Inner product spaces and isometry

Question

In an inner product space $V$ and $T \in Hom(V,V)$ the following conditions are equivalent:-

b) $T^*T=I$ where $T^*$ is adjoint of $T$ and $I$ is identity operator

c) $T$ is an isometry How to prove this

Answer 1

From b) to c) is easier. If $T^* T = I$, then $$\|Tx\|^2 = \langle Tx, Tx \rangle = \langle T^* Tx, x \rangle = \langle x, x\rangle = \|x\|^2,$$ proving $T$ is an isometry.
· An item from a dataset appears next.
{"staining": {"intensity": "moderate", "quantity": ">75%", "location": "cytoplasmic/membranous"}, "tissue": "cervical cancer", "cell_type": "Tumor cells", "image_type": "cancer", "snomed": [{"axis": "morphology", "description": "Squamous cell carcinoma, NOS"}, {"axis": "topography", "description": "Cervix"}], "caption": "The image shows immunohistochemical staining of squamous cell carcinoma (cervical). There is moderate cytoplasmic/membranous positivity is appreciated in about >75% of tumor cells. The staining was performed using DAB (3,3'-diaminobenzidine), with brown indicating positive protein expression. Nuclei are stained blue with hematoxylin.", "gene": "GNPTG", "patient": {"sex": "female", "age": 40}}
On the other hand, if $T$ is an isometry, then using the polarisation identity, we see that $T$ also preserves inner products, i.e. $\langle Tx, Ty\rangle = \langle x, y \rangle$ for all $x, y$. If we fix $x$, then we get $$\langle x, y \rangle = \langle Tx, Ty \rangle = \langle T^* Tx, y\rangle \implies \langle T^*T x - x, y\rangle = 0$$ for all $y$. That is, $T^* T x - x$ is a vector orthogonal to every vector. The only such vector is $0$ (consider $y = T^* T x - x$), hence $$T^* T x - x = 0 \implies T^* T x = x,$$ i.e. $T^* T = I$.